Dear Editor,

We read with great interest the editorial by Larsson and Dhonneur [1] regarding the role of videolaryngoscopy in airway management on intensive care units (ICUs).

We have had a dedicated MacIntosh-style videolaryngoscope (VL) on our ICU for 4 years, and believe that this has significantly contributed to safer airway management.

Airway-related complications are both more common in the ICU environment and more likely to result in harm than elsewhere in hospitals [2, 3]. Many factors can explain this: airway management in ICU may often be a true emergency, with less preparation time and increased risk of aspiration; ICU trainees (and consultants) are increasingly from non-anaesthetic backgrounds; ICU nurses have less airway management training than anaesthetic nurses or operating department practitioners; airway equipment may be less readily available than in theatre; and airway complications occur more commonly out of hours when senior clinicians are unavailable [4].

Since its introduction, use of the VL has rapidly become routine practice for all intubations on our ICU. Advantages of videolaryngoscopy as compared to direct laryngoscopy include training junior doctors (the separate VL screen enables a supervising doctor to see the intubating doctor’s view of the larynx, provide practical advice to assist intubation and often enables the completion of intubation by the junior when this would not be possible without a VL); training ICU nurses (the separate VL screen provides real-time monitoring of the effect of cricoid pressure and allows adjustment as needed); improved management of the unanticipated difficult airway (as a VL is immediately to hand) [5]. Perhaps the greatest impact has been on improved human factors and team working, owing to all staff involved being able to watch the intubation and anticipate the next steps.
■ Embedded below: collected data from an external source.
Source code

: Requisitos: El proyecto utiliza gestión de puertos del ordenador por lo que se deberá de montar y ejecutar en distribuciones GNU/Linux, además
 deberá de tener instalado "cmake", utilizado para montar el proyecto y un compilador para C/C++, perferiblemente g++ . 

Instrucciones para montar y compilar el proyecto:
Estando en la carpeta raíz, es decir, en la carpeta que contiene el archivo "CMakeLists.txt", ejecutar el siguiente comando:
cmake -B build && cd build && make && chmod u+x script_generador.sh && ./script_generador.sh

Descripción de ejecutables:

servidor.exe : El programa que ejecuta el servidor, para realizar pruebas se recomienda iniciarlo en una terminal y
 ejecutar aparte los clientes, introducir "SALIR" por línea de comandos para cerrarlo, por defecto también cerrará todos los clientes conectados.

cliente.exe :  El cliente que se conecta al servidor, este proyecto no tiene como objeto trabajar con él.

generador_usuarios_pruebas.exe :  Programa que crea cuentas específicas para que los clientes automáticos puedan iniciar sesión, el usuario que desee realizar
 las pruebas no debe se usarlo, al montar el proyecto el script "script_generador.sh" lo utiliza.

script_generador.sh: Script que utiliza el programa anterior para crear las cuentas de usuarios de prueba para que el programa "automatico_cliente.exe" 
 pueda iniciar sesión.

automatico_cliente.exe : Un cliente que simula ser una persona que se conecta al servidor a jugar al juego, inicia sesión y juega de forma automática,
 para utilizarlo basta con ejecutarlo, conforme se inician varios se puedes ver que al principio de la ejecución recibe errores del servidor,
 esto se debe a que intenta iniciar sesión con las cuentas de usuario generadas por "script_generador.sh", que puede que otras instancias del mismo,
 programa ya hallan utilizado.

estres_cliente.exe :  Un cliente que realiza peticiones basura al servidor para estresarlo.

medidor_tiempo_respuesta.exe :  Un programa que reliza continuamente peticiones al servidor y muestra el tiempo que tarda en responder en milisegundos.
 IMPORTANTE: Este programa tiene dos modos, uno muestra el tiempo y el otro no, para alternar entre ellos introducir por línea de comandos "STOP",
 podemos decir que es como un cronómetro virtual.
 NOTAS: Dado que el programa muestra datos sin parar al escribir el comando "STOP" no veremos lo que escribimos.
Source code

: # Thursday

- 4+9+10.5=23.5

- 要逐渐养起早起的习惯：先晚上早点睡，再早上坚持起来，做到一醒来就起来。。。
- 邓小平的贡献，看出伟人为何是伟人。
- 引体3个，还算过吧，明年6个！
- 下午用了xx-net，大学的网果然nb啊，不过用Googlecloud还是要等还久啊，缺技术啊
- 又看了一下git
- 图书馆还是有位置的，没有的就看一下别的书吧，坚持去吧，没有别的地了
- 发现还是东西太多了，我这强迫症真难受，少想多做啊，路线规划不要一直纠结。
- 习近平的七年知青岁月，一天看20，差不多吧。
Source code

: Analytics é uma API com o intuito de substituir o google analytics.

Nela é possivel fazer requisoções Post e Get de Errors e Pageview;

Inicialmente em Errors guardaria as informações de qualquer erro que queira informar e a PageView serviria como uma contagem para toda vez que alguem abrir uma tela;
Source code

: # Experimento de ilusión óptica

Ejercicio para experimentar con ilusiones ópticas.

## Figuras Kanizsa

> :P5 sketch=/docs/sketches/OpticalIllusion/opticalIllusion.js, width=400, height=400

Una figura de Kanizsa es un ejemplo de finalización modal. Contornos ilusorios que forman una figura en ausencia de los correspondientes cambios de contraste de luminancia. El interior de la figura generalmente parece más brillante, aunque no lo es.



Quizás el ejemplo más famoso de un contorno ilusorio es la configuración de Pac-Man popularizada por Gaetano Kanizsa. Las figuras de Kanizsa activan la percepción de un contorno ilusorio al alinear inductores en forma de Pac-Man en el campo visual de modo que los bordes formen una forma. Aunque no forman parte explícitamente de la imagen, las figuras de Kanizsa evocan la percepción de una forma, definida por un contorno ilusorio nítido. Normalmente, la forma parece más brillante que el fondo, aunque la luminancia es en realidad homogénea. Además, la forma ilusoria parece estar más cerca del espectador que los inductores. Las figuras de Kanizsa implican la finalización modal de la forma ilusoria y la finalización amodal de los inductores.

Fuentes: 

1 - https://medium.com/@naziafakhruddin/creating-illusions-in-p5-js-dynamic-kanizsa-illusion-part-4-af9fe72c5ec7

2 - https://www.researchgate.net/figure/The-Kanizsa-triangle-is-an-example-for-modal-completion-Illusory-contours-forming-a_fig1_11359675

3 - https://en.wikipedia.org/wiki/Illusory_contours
An important advantage of VLs based on a MacIntosh blade is that the same skills as are used for direct laryngoscopy can be used, with less need for dedicated VL training. We teach our trainees to use the VL blade in the same way as a standard MacIntosh laryngoscope, initially without access to the VL screen (which is used by the trainer): if the view at direct laryngoscopy is difficult the trainee is given access to the VL screen to assist in completing the intubation. A ‘difficult airway VL blade’ is immediately available when intubation is not easy.

We support Drs. Larsson and Dhonneur’s call for more randomised controlled trials (RCTs) of videolaryngscopy vs direct laryngoscopy on ICU. We hope such trials will be performed soon, before widespread uptake of these popular devices makes this practically difficult. We would suggest that such RCTs would ideally aim to capture not only procedural aspects of the intubation but also broader non-technical safety aspects of the team process (e.g. situation awareness, team working, learning curves) and the impact on trainees’ skill acquisition and success. Such human factors are difficult to quantify, but in a similar way that central venous catheter placement under ultrasound guidance has advantages for training and team working, we believe that VL-guided intubation has human factor-related advantages that should not be ignored.